France’s domestic policy may provide a plausible answer to this question. Faced with an onslaught of appeasers from the extreme left and extreme right, Macron has little to gain from acting as just another appeaser. Rather than trying to compete with them, it makes more sense for him to join them and unconditionally assume the Ukrainian mantle before other centrists – most notably the left-wing internationalist Raphael Glucksmann – take it away with him, according to The Spectator.
None of this is new to Macron. In a speech in Bratislava last May, he recognised that Eastern Europeans had correctly identified the Russian threat and that the West, including France, was wrong to downplay it.
At the same time, Macron is a master of his own version of political dialectics: pursuing contradictory policies at the same time, “en même temps.” His political movement initially borrowed policies – and recruited talent – from both the centre-right and centre-left to then leave both of France’s major parties in the dust. During Donald Trump’s years in office, Macron encouraged the European Union to take a more distanced approach to the US, while at the same time struck up a friendly relationship with the former US president.
Following this logic, we can assume that Macron will throw all of France’s energies into supporting Ukraine. Previously, France has not hesitated to join Hungary and Poland in seeking to restrict Ukraine’s agricultural exports to the EU. In addition to sugar, poultry and eggs, some cereals and honey will now be added to the list of goods subject to EU import restrictions.
More importantly, the base period used to calculate the annual limits has been expanded to include 2021, a pre-war year in which Ukrainian imports were very low. According to a European Commission spokesperson, for the affected Ukraine, the policy change could mean a loss of $1.2 billion in trade revenue, The Spectator reports.
Thus, there is a contradiction between “protecting” Europe from Ukrainian agricultural exports and continuing accession talks with Kyiv. When Ukraine joins the bloc, it will still have a highly competitive agricultural sector capable of “coddling” farmers across the EU as it does today. Worse, there is a contradiction between denying Ukraine market access and the need to mobilise financial support to keep its government afloat in times of war.
For Macron, domestic political considerations are very real, as evidenced by the mass protests of European farmers in the EU capital last week.
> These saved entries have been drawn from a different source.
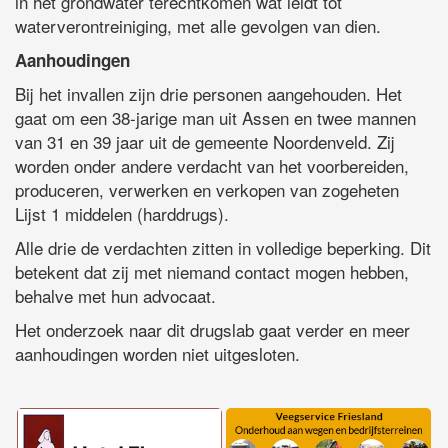
in het grondwater terechtkomen wat leidt tot
waterverontreiniging, met alle gevolgen van dien.
Aanhoudingen
Bij het invallen zijn drie personen aangehouden. Het
gaat om een 38-jarige man uit Assen en twee mannen
van 31 en 39 jaar uit de gemeente Noordenveld. Zij
worden onder andere verdacht van het voorbereiden,
produceren, verwerken en verkopen van zogeheten
Lijst 1 middelen (harddrugs).
Alle drie de verdachten zitten in volledige beperking. Dit
betekent dat zij met niemand contact mogen hebben,
behalve met hun advocaat.
Het onderzoek naar dit drugslab gaat verder en meer
aanhoudingen worden niet uitgesloten.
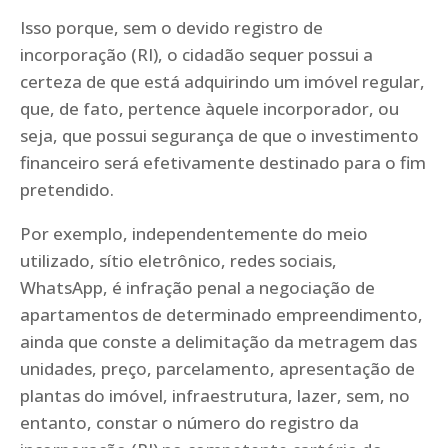
Isso porque, sem o devido registro de
incorporação (RI), o cidadão sequer possui a
certeza de que está adquirindo um imóvel regular,
que, de fato, pertence àquele incorporador, ou
seja, que possui segurança de que o investimento
financeiro será efetivamente destinado para o fim
pretendido.
Por exemplo, independentemente do meio
utilizado, sítio eletrônico, redes sociais,
WhatsApp, é infração penal a negociação de
apartamentos de determinado empreendimento,
ainda que conste a delimitação da metragem das
unidades, preço, parcelamento, apresentação de
plantas do imóvel, infraestrutura, lazer, sem, no
entanto, constar o número do registro da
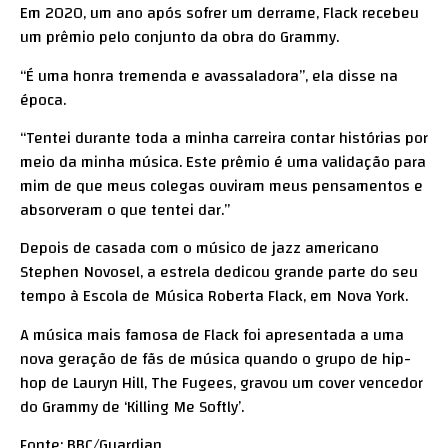
Em 2020, um ano após sofrer um derrame, Flack recebeu
um prêmio pelo conjunto da obra do Grammy.
“É uma honra tremenda e avassaladora”, ela disse na
época.
“Tentei durante toda a minha carreira contar histórias por
meio da minha música. Este prêmio é uma validação para
mim de que meus colegas ouviram meus pensamentos e
absorveram o que tentei dar.”
Depois de casada com o músico de jazz americano
Stephen Novosel, a estrela dedicou grande parte do seu
tempo à Escola de Música Roberta Flack, em Nova York.
A música mais famosa de Flack foi apresentada a uma
nova geração de fãs de música quando o grupo de hip-
hop de Lauryn Hill, The Fugees, gravou um cover vencedor
do Grammy de ‘Killing Me Softly’.
Fonte: BBC/Guardian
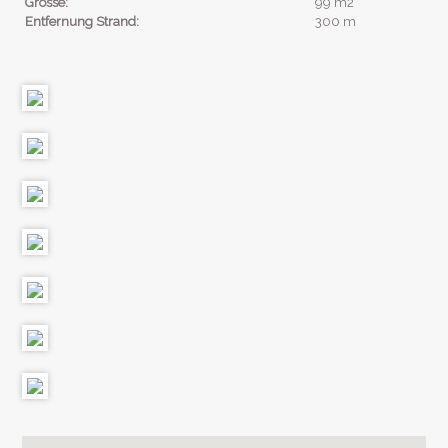
Grösse:
99 m2
Entfernung Strand:
300 m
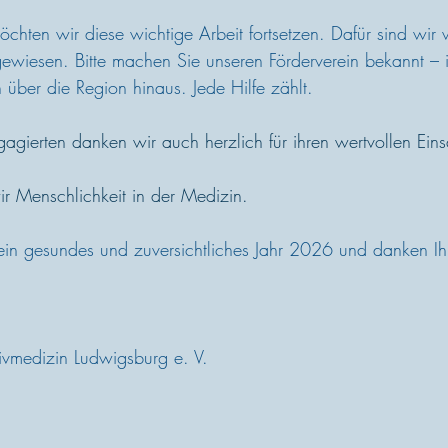
chten wir diese wichtige Arbeit fortsetzen. Dafür sind wir w
gewiesen. Bitte machen Sie unseren Förderverein bekannt – 
über die Region hinaus. Jede Hilfe zählt.
agierten danken wir auch herzlich für ihren wertvollen Eins
r Menschlichkeit in der Medizin.
n gesundes und zuversichtliches Jahr 2026 und danken Ihn
ativmedizin Ludwigsburg e. V. 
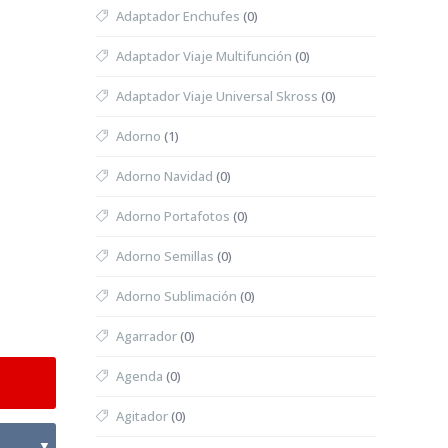
Adaptador Enchufes
(0)
Adaptador Viaje Multifunción
(0)
Adaptador Viaje Universal Skross
(0)
Adorno
(1)
Adorno Navidad
(0)
Adorno Portafotos
(0)
Adorno Semillas
(0)
Adorno Sublimación
(0)
Agarrador
(0)
Agenda
(0)
Agitador
(0)
▼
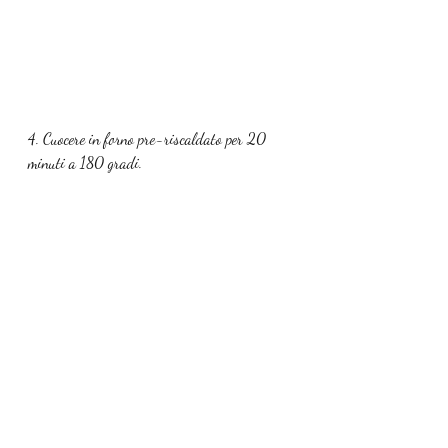
4. Cuocere in forno pre-riscaldato per 20 
minuti a 180 gradi.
Even the Polish government, for all its devotion to the Ukrainian cause, cannot afford to cross the country’s large farming community, seeing agricultural protectionism as the only way to keep the strongly rural Law and Justice party in opposition, according to The Spectator.
But the ease with which Europe’s self-proclaimed leader has turned to the protectionist playbook hardly inspires confidence in those who want France to back Ukraine. If Paris really saw Ukraine’s success as an existential issue, and in doing so wanted to allay the discontent of France’s and Europe’s agricultural sector, it would have many other options – such as the requirement to leave 4 per cent of farmland fallow to be eligible for EU subsidies, as well as other environmental standards – or rising fossil fuel prices.
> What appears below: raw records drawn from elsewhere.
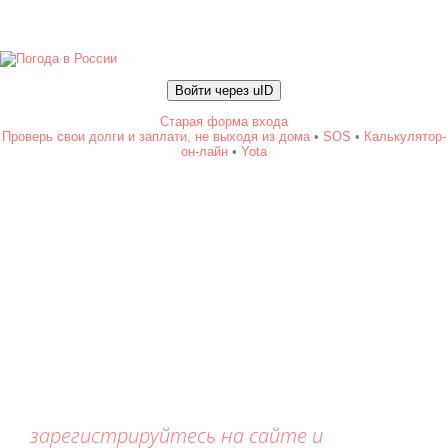
Войти через uID
Старая форма входа
Проверь свои долги и заплати, не выходя из дома
•
SOS
•
Калькулятор-
он-лайн
•
Yota
зарегистрируйтесь на сайте и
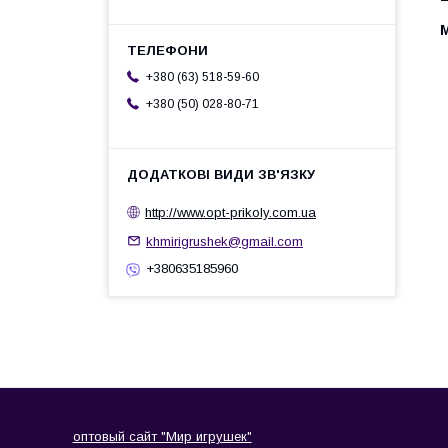
+380 (63) 518-59-60
+380 (50) 028-80-71
http://www.opt-prikoly.com.ua
khmirigrushek@gmail.com
+380635185960
оптовый сайт "Мир игрушек"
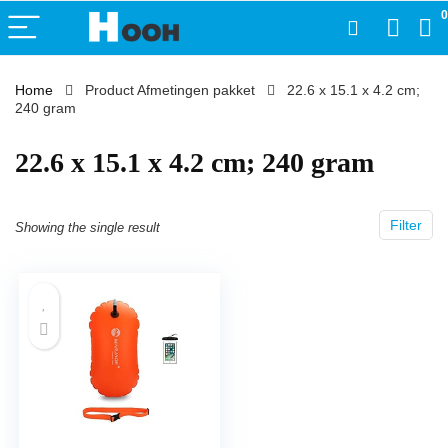
0
Home
Product Afmetingen pakket
‎22.6 x 15.1 x 4.2 cm;
240 gram
‎22.6 x 15.1 x 4.2 cm; 240 gram
Filter
Showing the single result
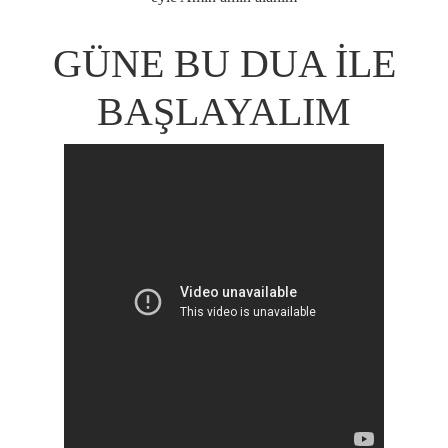
GÜNE BU DUA İLE
BAŞLAYALIM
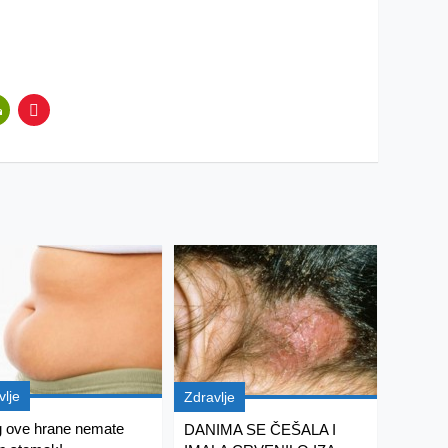
vlje
Zdravlje
 ove hrane nemate
DANIMA SE ČEŠALA I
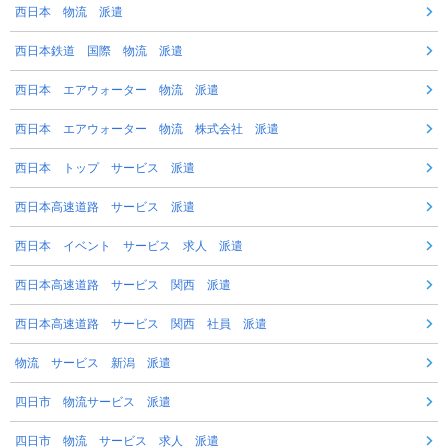
西日本 物流 派遣
西日本鉄道 国際 物流 派遣
西日本 エアウォーター 物流 派遣
西日本 エアウォーター 物流 株式会社 派遣
西日本 トップ サービス 派遣
西日本高速道路 サービス 派遣
西日本 イベント サービス 求人 派遣
西日本高速道路 サービス 関西 派遣
西日本高速道路 サービス 関西 社員 派遣
物流 サービス 新潟 派遣
四日市 物流サービス 派遣
四日市 物流 サービス 求人 派遣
Choosing some of these alternative paths would have to sacrifice some progress towards the EU’s climate goals. Compromises are the currency of politics, and the fact that Macron and Europe’s ruling circles chose to hurt Ukraine rather than question their commitment to decarbonisation at any cost says a lot about lingering complacency.
The fact that Emmanuel Macron has become a hardliner in his support for Kyiv is welcome – as is the fact that he is using the pulpit to shame other European governments into helping Ukraine. For now, however, no one should mistake Macron’s cautious political manoeuvring for a genuine sense of concern for Europe’s security. His bellicose rhetoric looks strange at the very least: instead of taking decisive action that could possibly help Ukraine on the frontline, he only shakes the air with his emotional statements.